St. Bridget, Patron of our Church, was probably born in a small Irish village named Faughart about the year 450 A.D. St. Patrick, with whom she developed a close friendship, baptized her parents. According to legend, Bridget’s father was an Irish chieftain of Leinster, named Dubhthach, and her mother, Brocca, was a slave at his court. Even as a young girl, Bridget showed an inclination to the religious life and as a youth took her first vows from St. Macaille at Croghan. She was probably officially professed as a nun by St. Mel of Armagh. It is also believed that he conferred on her the authority to establish a religious order and be its abbess. She settled with seven other nuns at the foot of the Croghan Hill, and then about the year 468 A.D., followed St. Mel to the city of Meath.
About the year 470 A.D., Bridget founded both a monastery and convent at Cill-Dara [translated Kildare] and was abbess of the convent, the first of its kind in Ireland. She built her room, called a cell, under a large oak tree, and thus derives the name of her convent: Cill-Dara [cell of the oak]. The convent developed into a center of learning and spirituality, while around the convent developed the cathedral city of Kildare. Bridget founded a school of art at Kildare and its illuminated manuscripts became famous, notably the ” Book of Kildare.” This book, which was praised as one of the finest of all illuminated Irish manuscripts, disappeared three centuries ago, when England invaded Ireland and killed thousands of Irish Catholics and destroyed many Irish treasures and buildings.
Bridget was one of the most remarkable women of her time, and despite the numerous legendary, often extravagant, and even fantastic miracles attributed to her, there is no doubt of her extraordinary spirituality, her boundless charity and compassion for those in distress. She died at Kildare on February 1, 525 A.D. This is also the traditional date of her feast day. Called “Mary of the Gael,” she is buried at Downpatrick, Ireland with two other great Irish saints: St. Patrick and St. Columba. She shares the title “Patron of Ireland” with St. Patrick.
[Adapted from the Dictionary of the Saints, John J. Delaney, Doubleday & Company, Inc., New York, 1980, page 120]
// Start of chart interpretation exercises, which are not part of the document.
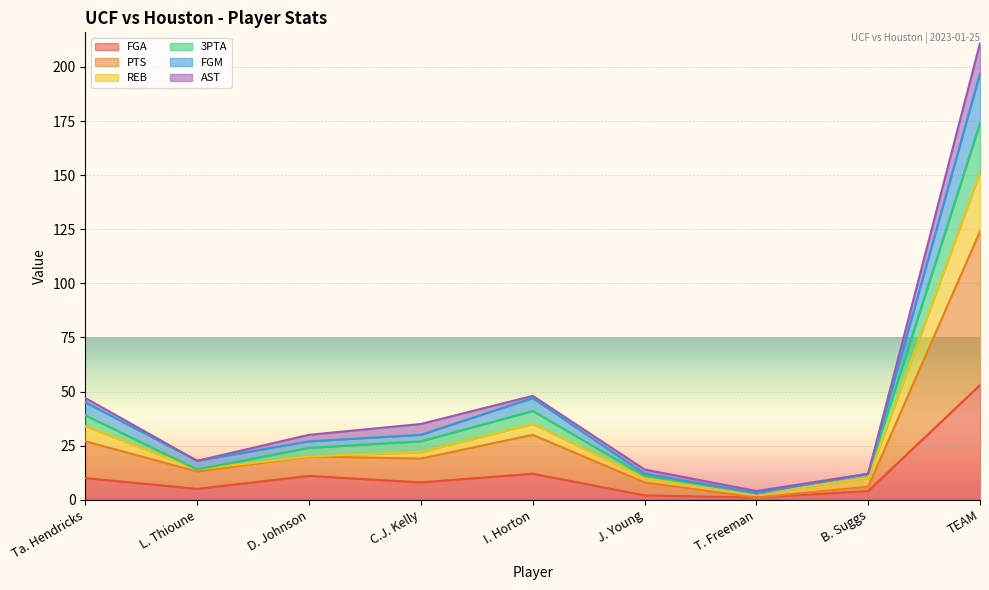

Does the chart display data point markers on the line(s)?

No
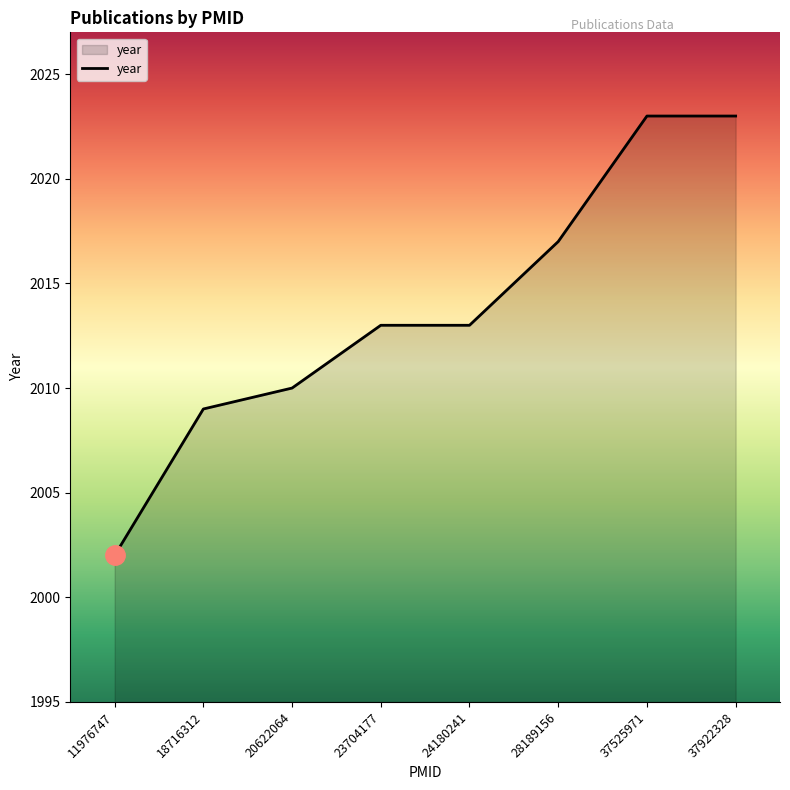

What is the smallest value displayed?

2002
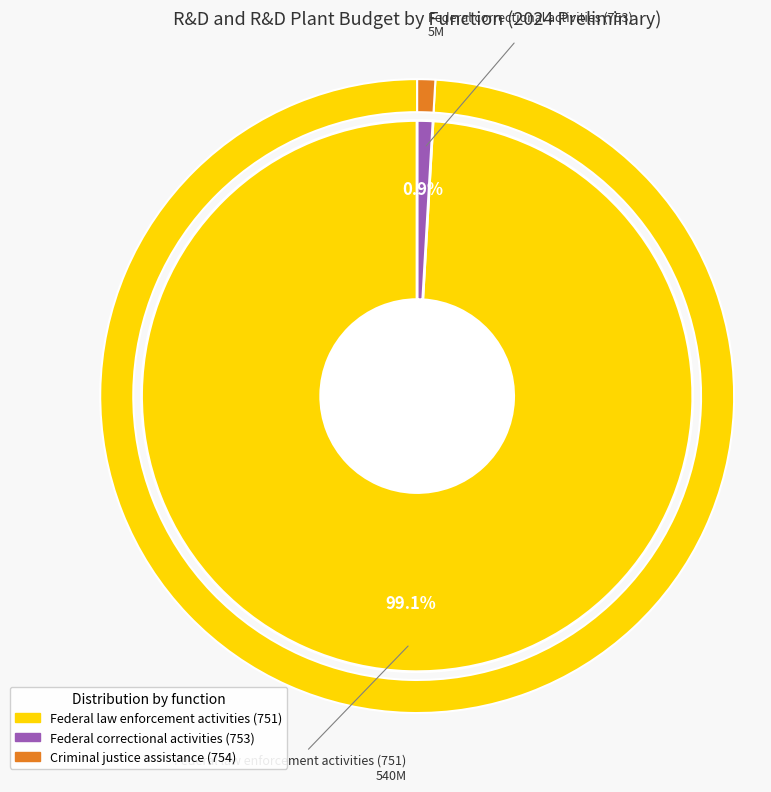

Which category has the smallest portion of the pie?

Criminal justice assistance (754)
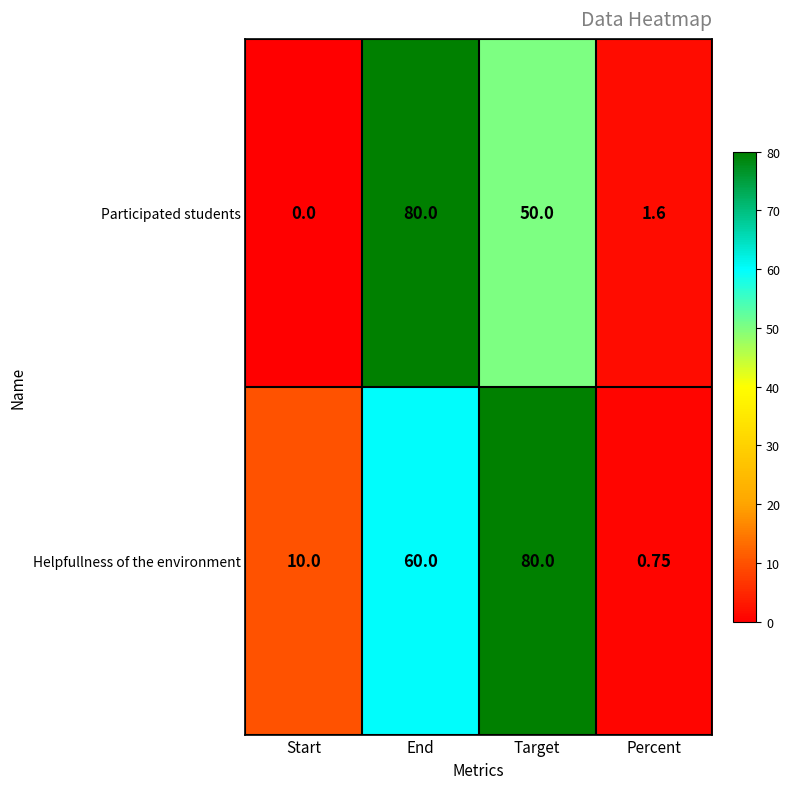

Where is Participated students nearest to the value 40?

Target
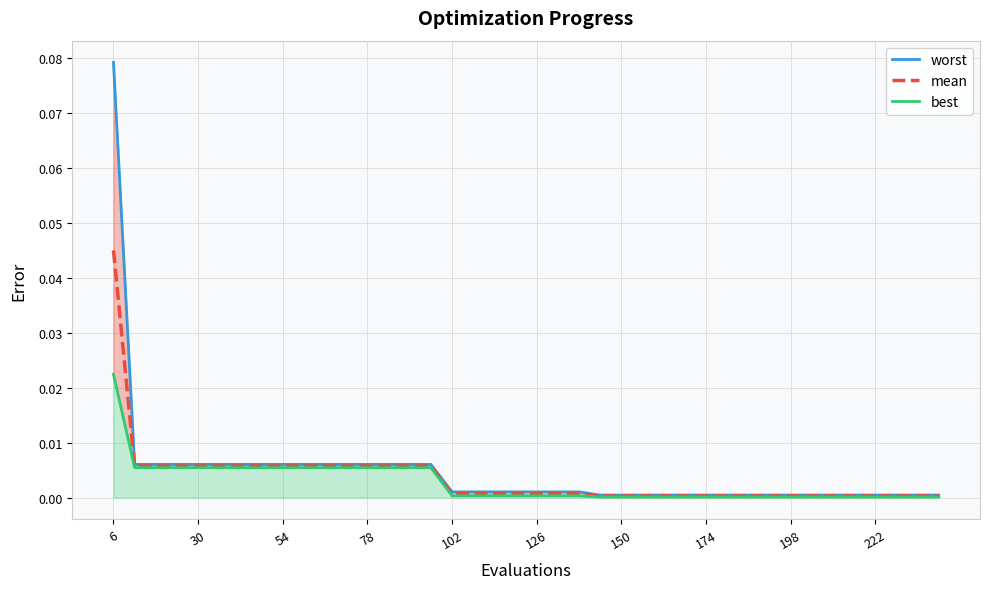

Which category has the highest value in the mean series?

6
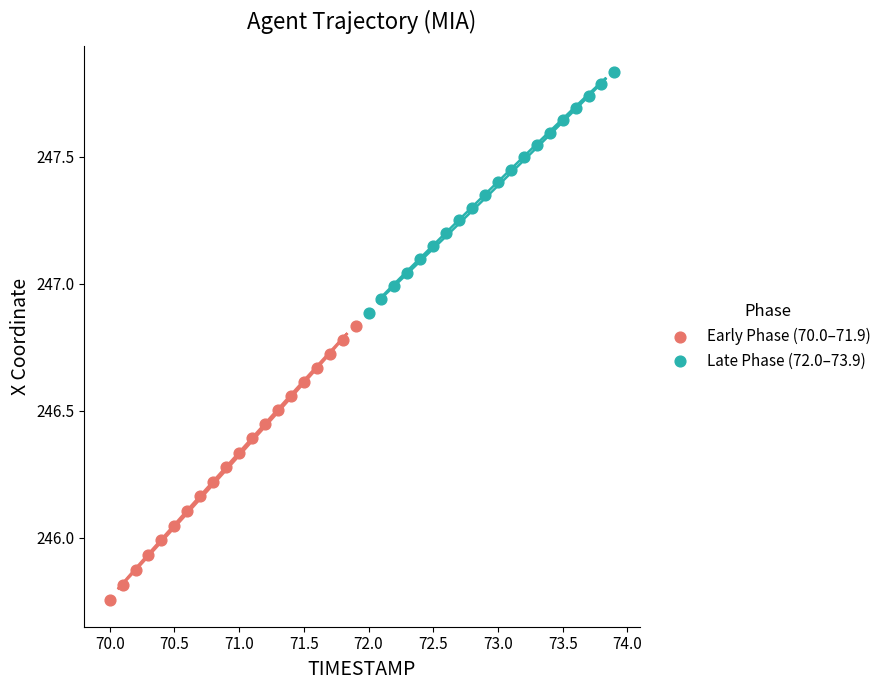

Which series has the widest spread of Y values?

Early Phase (70.0–71.9)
Other biographies of St. Bridget tell us that as she sat beside her dying father, she was meditating and began weaving a cross, made from river “rushes” [thatch growing along the banks of the River Shannon].
Rushes was the common floor material that covered an Irish home. Her father saw the cross and asked her to explain its meaning. After Bridget explained the cross’ significance, her father wanted to join the Church and was baptized by St. Patrick before he died. Today, people place a “St. Bridget Cross” in their homes and farm buildings believing that, with their faith, it protects them and their animals from evil and deprivation.
In Ireland, the festival of St. Bridget was celebrated on February 1. [It was sometimes confused with another St. Bridget, Bridget of Sweden, whose feast is July 23]. On February 1, a family would kill a sheep. They would share the meat, along with milk and butter with neighbors and especially any less fortunate of the area. This was done to carry on the tradition Bridget started, of sharing one’s bounty with the poor. It was also a custom to place a cake on one of the outside windowsills. This was meant as nourishment for Bridget as she made her rounds throughout the country. A sheaf of corn was offered for Bridget’s white cow, which according to legend always accompanied her on her charitable rounds.